→ PROBLEM TO WORK ON
Please quote all of the data below word for word, leaving out the pictures.

(Tasks for understanding figures)
==============================
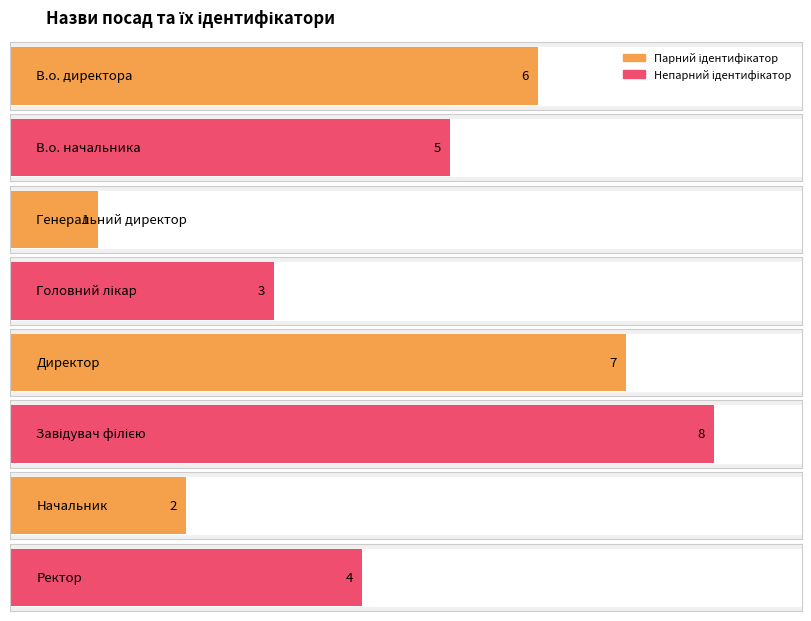

What is the average value?

4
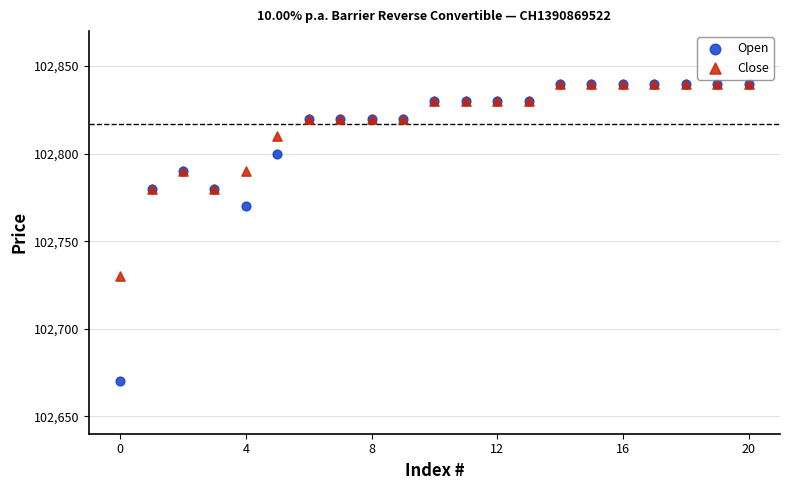

In the Open series, what Y value is closest to 102755?

102770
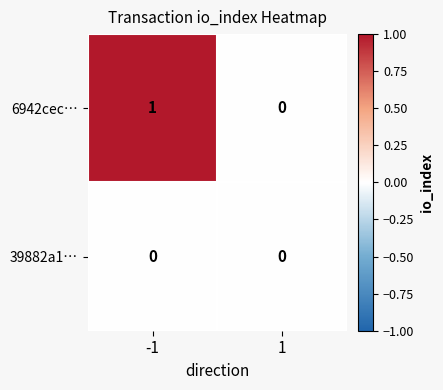

Is the value of 6942cec… at -1 greater than the value of 39882a1… at 1?

Yes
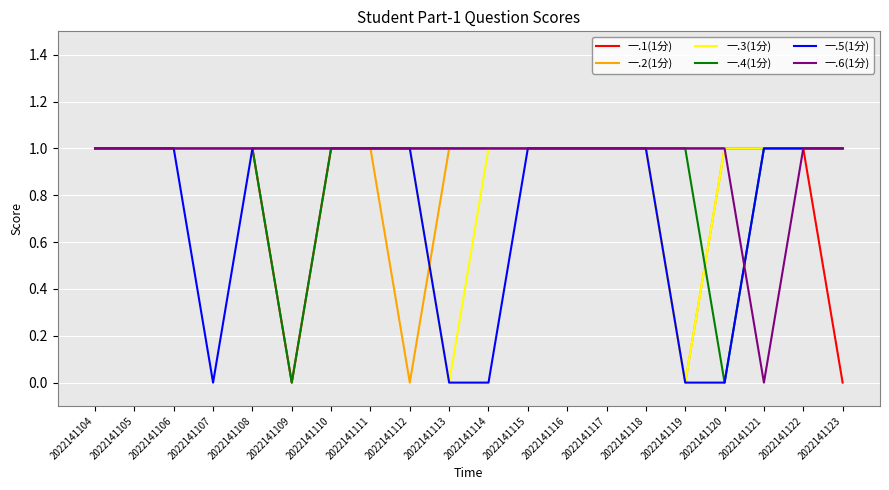

What is the total value across all series at 2022141123?

5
==============================
→ PROBLEM SOLUTION
What is the average value?

4

In the Open series, what Y value is closest to 102755?

102770

Is the value of 6942cec… at -1 greater than the value of 39882a1… at 1?

Yes

What is the total value across all series at 2022141123?

5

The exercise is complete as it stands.